Frénésie de chaque instant
Convenons d’abord que Hellzapoppin n’est pas un grand film, mais demeure un film qui a durablement marqué les mémoires, peut-être aussi grâce à l’extraordinaire éclat de son titre. Mais surtout il a ouvert la grande voie de la loufoquerie à toute une série de joyeux drilles (je note que les sous-titres du film sont de la main – et de l’esprit, donc ! – de Pierre Dac, lui-même père des loufoques français).
Comment ne pas reconnaître l’évidente filiation avec les Branquignols, moins pour le film éponyme, absolument raté, que pour le triomphal Ah ! les Belles bacchantes, celui-ci mâtiné d’une touche graveleuse bien parisienne ? Et, à la télévision, les séries de Jean-Michel Ribes, Merci Bernard et surtout le formidable Palace, si, très françaises, elles font davantage appel au discours et au comique verbal, présentent bien aussi ce caractère déjanté. A la télévision encore, mais aussi au théâtre, c’est la troupe des Deschiens, de Jérôme Deschamps et Macha Makeïeff qui reprend cette thématique (je me souviens d’une représentation des Brigands d’Offenbach, à l’Opéra, mise en scène par les Deschiens où les gibiers tombaient des cintres dès qu’un coup de feu était tiré…)

◆ CONTENU DES DONNÉES
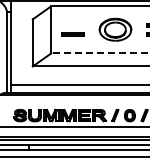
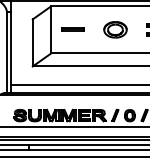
part at (115, 29) size: 35x25 px -> 25x18 px
line at (72, 34) position: (72, 34) -> (72, 29)
line at (100, 53): dashed -> solid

◆ CONSIGNE ÉCRITE 1
Recopiez le texte sur Hellzapoppin en commençant par « Frénésie de chaque » et en terminant par « des loufoques français). ».
◆ CONSIGNE ÉCRITE 2
Prolongez le texte sur Hellzapoppin au-delà de sa dernière phrase.

◆ RÉSULTAT FINAL 1
Frénésie de chaque instant
Convenons d’abord que Hellzapoppin n’est pas un grand film, mais demeure un film qui a durablement marqué les mémoires, peut-être aussi grâce à l’extraordinaire éclat de son titre. Mais surtout il a ouvert la grande voie de la loufoquerie à toute une série de joyeux drilles (je note que les sous-titres du film sont de la main – et de l’esprit, donc ! – de Pierre Dac, lui-même père des loufoques français).

◆ RÉSULTAT FINAL 2
La frénésie continuelle d’Hellzapoppin est peut-être, finalement à la fois son grand atout et son plus sérieux défaut : les gags se succèdent à une telle allure qu’on a à peine le temps de les voir, moins encore de les apprécier, qu’on est déjà lancé dans une direction nouvelle et dans une inventivité exceptionnelle… C’est donc sûrement un film qui mérite et justifie quelques visions supplémentaires avant de donner tout son suc. Mais d’emblée, je crois devoir saluer et signaler la performance extraordinaire d’acteur de Mischa Auer (dont la fin de carrière fut très française), excellent en Prince Pépi, aristocrate et rastaquouère, et plus encore une séquence jazzée exceptionnelle où peu à peu, instruments et danseurs se rejoignent pour un formidable be-bop, d’une gaieté et d’une allure sans pareilles.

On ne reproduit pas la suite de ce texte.